A particularly negative review came from Roger Ebert of the Chicago Sun-Times, who gave the film one star out of a possible four and stated: "Hard Rain is one of those movies that never convince you its stories are really happening. From beginning to end, I was acutely aware of actors being paid to stand in cold water. Suspension of my disbelief in this case would have required psychotropic medications." Although he criticised the plot and some of the casting, he did praise the special effects. On the TV show Siskel & Ebert & the Movies, Ebert and his colleague Gene Siskel gave the film "two thumbs down".
Commenting on its commercial performance, Total Film called it the "biggest flop of 1998" but said it deserved to perform better because of its "fun tension-cranking moments". Christopher Young's score was praised.

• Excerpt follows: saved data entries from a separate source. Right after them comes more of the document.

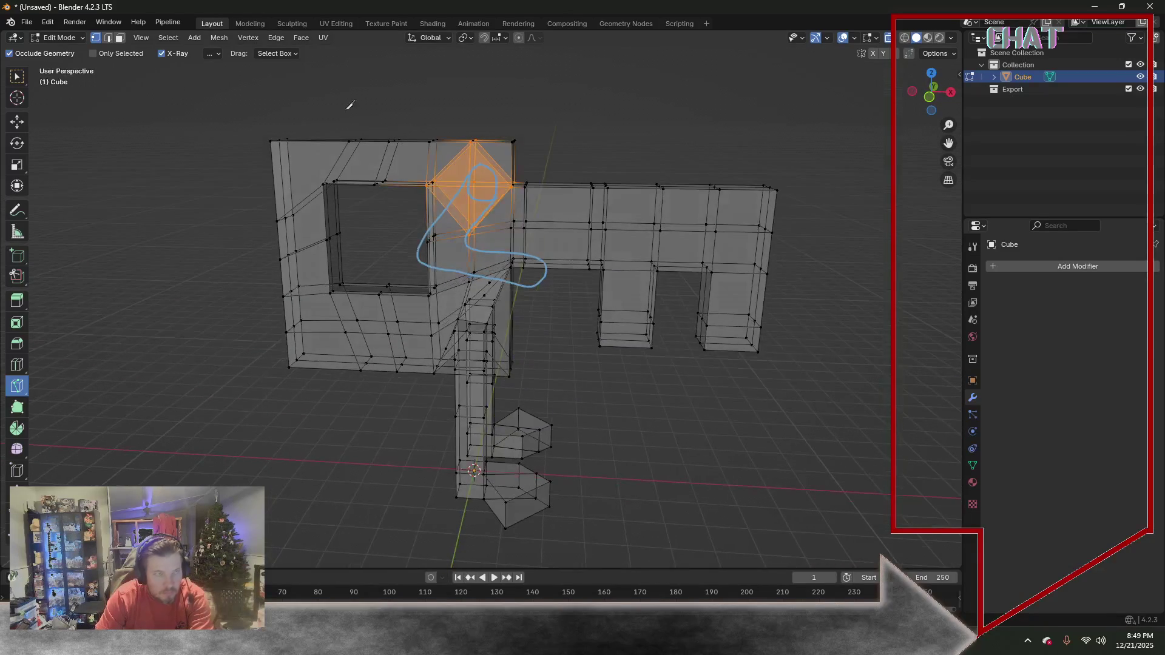
left_click(16, 79)
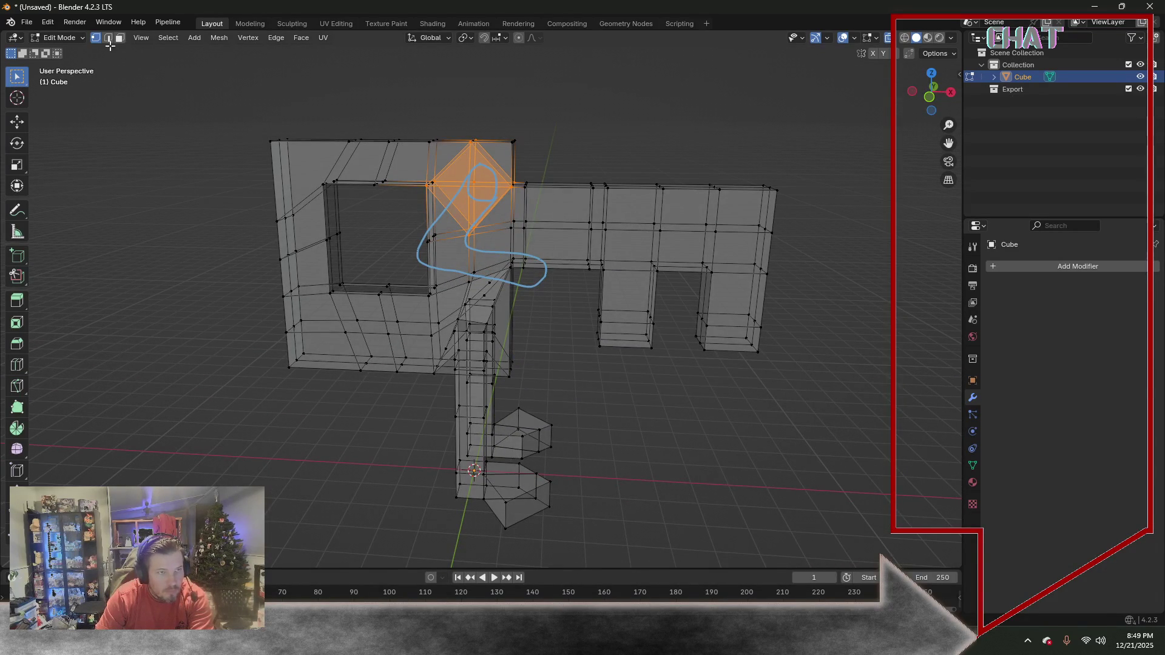
Add a loop cut across the top strip of the key's head and deselect it
mouse_move(261, 122)
middle_mouse_down()
mouse_move(304, 96)
mouse_move(293, 84)
middle_mouse_up()
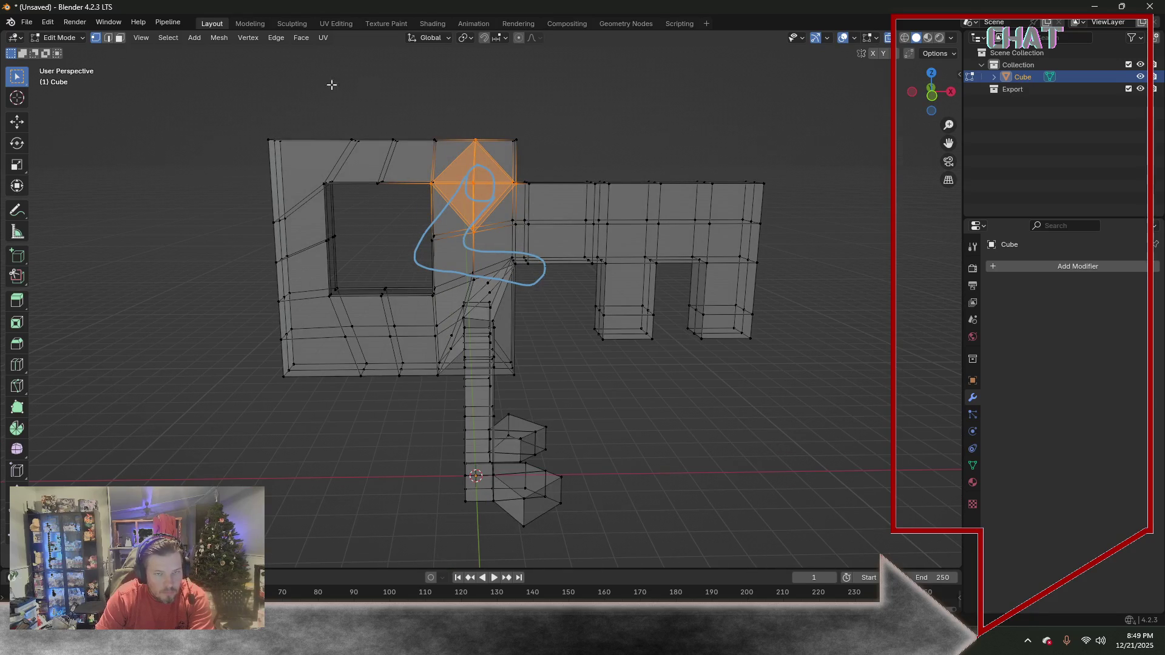
scroll(484, 99, "up", 2)
scroll(510, 103, "up", 1)
mouse_move(529, 100)
middle_mouse_down()
mouse_move(588, 80)
mouse_move(583, 88)
mouse_move(582, 72)
mouse_move(579, 82)
middle_mouse_up()
left_click(17, 364)
left_click(273, 100)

On review aggregator Rotten Tomatoes, the film holds a 34% approval rating based on 47 reviews with an average rating of 4.6/10. The site's critics consensus reads, "Hard Rain is an implausible heist movie soaked in disaster movie trappings." On Metacritic, the film has a weighted average score of 36 out of 100 based on reviews from 17 critics, indicating "generally unfavorable" reviews. Audiences polled by CinemaScore gave the film an average grade of "B−" on an A+ to F scale.